ここでは、2018年10月~2019年9月までに行われた許可取り消し処分のうち、処分を行った自治体が詳細な理由を公表しているものを3件ピックアップして掲載した。
処理業者はもちろん、排出事業者にとっても廃棄物処理法の違反事例として参考になる事例である。
許可取り消し理由の内訳
- 過去1年間(2018年10月~2019年9月)の産業廃棄物処理業許可取消のうち、理由が明確なものを213件収集し、許可取り消しの理由により分類すると、その内訳は以下の通りであった。
- 許可取り消しの理由のうち最多のものは役員が欠格要件に該当したというものであるが、その内訳は道路交通法・廃掃法・刑法の違反によるものが8割以上を占めている。
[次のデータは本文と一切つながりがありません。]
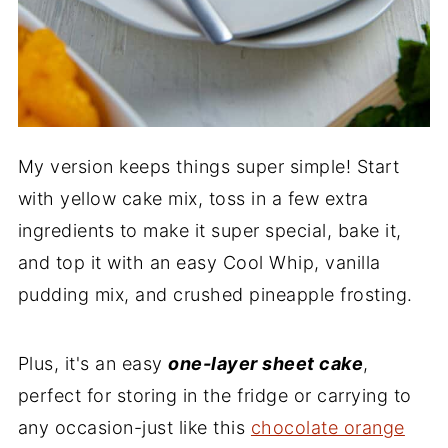
My version keeps things super simple! Start
with yellow cake mix, toss in a few extra
ingredients to make it super special, bake it,
and top it with an easy Cool Whip, vanilla
pudding mix, and crushed pineapple frosting.
Plus, it's an easy
one-layer sheet cake
,
perfect for storing in the fridge or carrying to
any occasion-just like this
chocolate orange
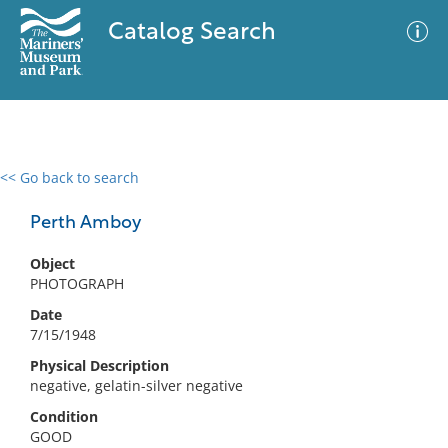
Catalog Search
<< Go back to search
0 results
Advanced Search
Filter
Perth Amboy
Object
PHOTOGRAPH
No results meet your criteria
Date
7/15/1948
Physical Description
negative, gelatin-silver negative
Condition
GOOD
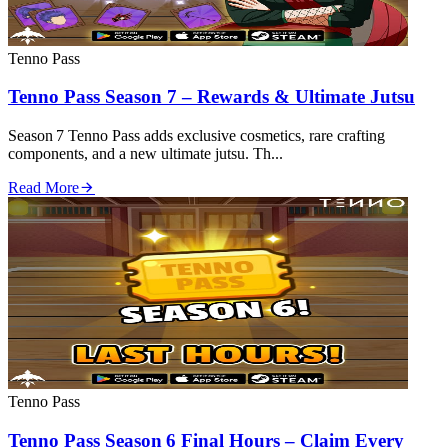
Tenno Pass
Tenno Pass Season 7 – Rewards & Ultimate Jutsu
Season 7 Tenno Pass adds exclusive cosmetics, rare crafting
components, and a new ultimate jutsu. Th...
Read More
Tenno Pass
Tenno Pass Season 6 Final Hours – Claim Every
処理業者の役員が酒気帯び運転等で禁固刑以上の判決を受けた場合、または廃棄物処理法や刑法の傷害罪等の特定の違法行為で罰金刑以上の判決を受けた場合、欠格要件に該当するため許可が取り消される。
役員の欠格要件以外では破産と廃棄物処理法(廃掃法)違反がほとんどであるが、今回はこのうち廃棄物処理法違反に着目し、3件の事例を取り上げる。
事例①:不法投棄
- 許可取消理由:収集運搬業務を委託された木くず、がれき類等の産業廃棄物を、飛散・流失等の防止措置をすることなく野ざらしの状態で堆積させたことは、不法投棄にあたる。
- ⇒この事例に限らず、産業廃棄物の不適正な保管により事業停止や許可取り消しの処分を受ける処理業者は少なくない。
たとえ自社の敷地内であっても、飛散・流出等の防止措置など適切な管理を行わず、あるいは囲い・掲示板の設置や屋外で容器を用いずに保管する際の高さ・勾配等の基準を守らずに産業廃棄物の野積みなどを行った場合、 保管基準違反にとどまらず、本件のように不法投棄と判断される可能性まである。
これは処理業者だけでなく排出事業者も同様であり、収集運搬業者に引き渡すまでの自社保管においても、保管基準の遵守が必要である。
事例②:再委託禁止違反
- 許可取消理由:排出事業者から産業廃棄物管理票の交付を受けずに、自社で処理することのできない廃蛍光管の引渡しを受け、自社の産業廃棄物として中間処理業者に処分委託した。
- ⇒この事例では、2つの点における法律違反が許可取り消しの理由として挙げられている。
・委託を受けた産業廃棄物を別の処理業者に再委託したこと。
・産業廃棄物管理票(マニフェスト)の交付を受けずに産業廃棄物の引渡しを受けたこと。
廃棄物処理法では、受託した廃棄物処理を再委託することは一般廃棄物では禁止、産業廃棄物においても制限されている。
産業廃棄物の処理を再委託する際には、あらかじめ排出事業者から書面による承諾を受けていることなどの条件を満たす必要がある。
また、一部自治体などでは再委託が認められるのは施設や車両の故障等により排出事業者から直接委託を受けていた処理業者が処理することができなくなった場合のみと指導される例もあり、注意が必要である。
事例③:無許可委託
- 許可取消理由:中間処理物を産業廃棄物処分業の許可を有しない者に販売したとする一方で売却代金を上回る運送費を同社に対し負担していた。このことは、運搬の名目で運搬者に引き受けさせるもので、結局は廃棄物の処分を委託することと同義であり、委託基準に違反する。
- ⇒不要物の売却価格に対し売却のための運搬費用が上回る、「逆有償取引」の事例。
このような取引の場合、たとえ当該不要物が売却可能であったとしても客観的には取引価値がないものと判断され、廃棄物に該当すると判断される可能性がある。
本件では中間処理物の購入者と運搬者が同一であり、実態としては購入者に対して費用を支払って中間処理物を引き渡している状態のため、実質的には中間処理物は有価物ではなく廃棄物に該当し、この取引は産業廃棄物処分委託にあたると判断された。
ここで取り上げた3件のうち、特に①・③は排出事業者にとっても全く同様に起こりえる内容を含んでいる。産業廃棄物処理業許可を取得している処理業者はもちろんのこと、排出事業者にとっても十分に注意したい事例である。